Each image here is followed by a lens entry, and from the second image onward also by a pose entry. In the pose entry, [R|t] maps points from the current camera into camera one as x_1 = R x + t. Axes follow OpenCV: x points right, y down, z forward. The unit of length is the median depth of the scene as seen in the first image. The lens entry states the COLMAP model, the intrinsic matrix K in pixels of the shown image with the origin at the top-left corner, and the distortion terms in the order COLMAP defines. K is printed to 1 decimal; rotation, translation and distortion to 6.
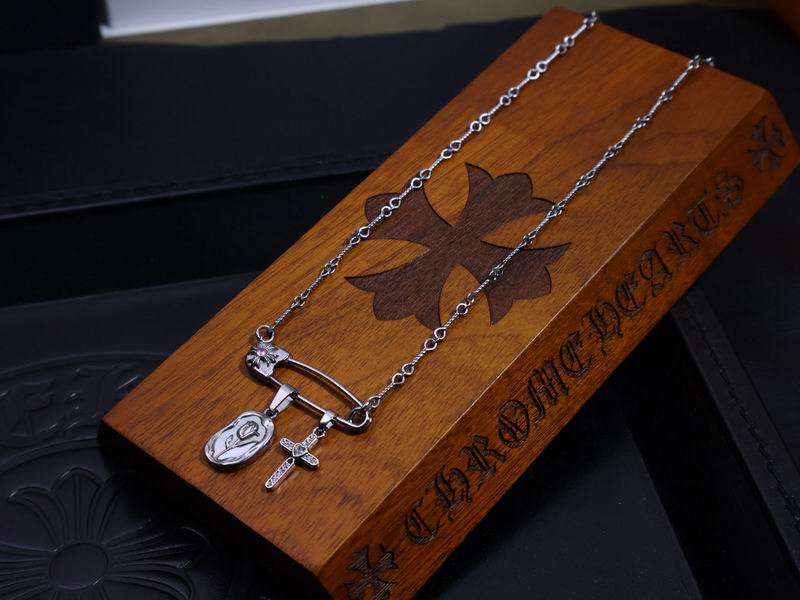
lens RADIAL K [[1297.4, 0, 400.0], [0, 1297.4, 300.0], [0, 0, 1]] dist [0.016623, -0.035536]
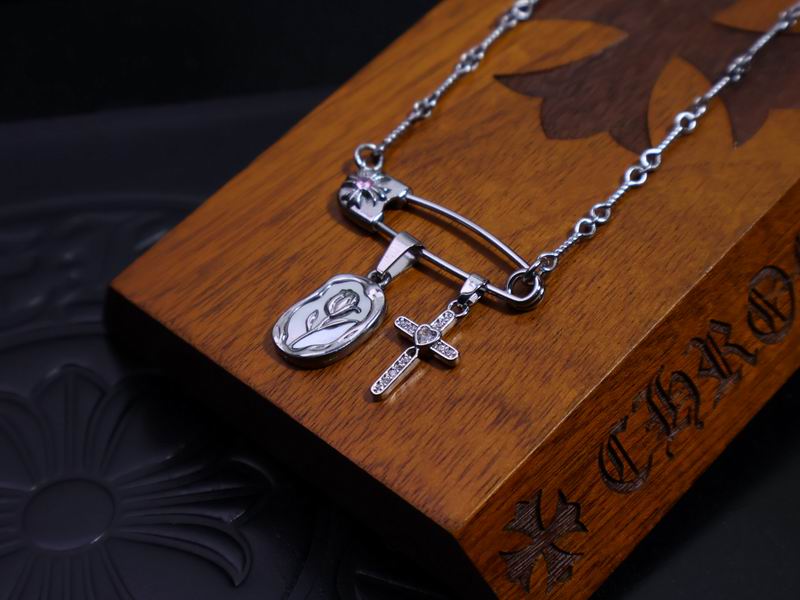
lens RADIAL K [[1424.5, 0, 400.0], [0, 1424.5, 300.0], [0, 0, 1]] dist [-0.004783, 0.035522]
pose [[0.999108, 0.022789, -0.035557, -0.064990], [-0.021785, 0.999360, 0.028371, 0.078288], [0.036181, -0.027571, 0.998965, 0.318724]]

_____

Word for word, return the material above; the pictures stay out.

Each image here is followed by a lens entry, and from the second image onward also by a pose entry. In the pose entry, [R|t] maps points from the current camera into camera one as x_1 = R x + t. Axes follow OpenCV: x points right, y down, z forward. The unit of length is the median depth of the scene as seen in the first image. The lens entry states the COLMAP model, the intrinsic matrix K in pixels of the shown image with the origin at the top-left corner, and the distortion terms in the order COLMAP defines. K is printed to 1 decimal; rotation, translation and distortion to 6.
lens RADIAL K [[1297.4, 0, 400.0], [0, 1297.4, 300.0], [0, 0, 1]] dist [0.016623, -0.035536]
lens RADIAL K [[1424.5, 0, 400.0], [0, 1424.5, 300.0], [0, 0, 1]] dist [-0.004783, 0.035522]
pose [[0.999108, 0.022789, -0.035557, -0.064990], [-0.021785, 0.999360, 0.028371, 0.078288], [0.036181, -0.027571, 0.998965, 0.318724]]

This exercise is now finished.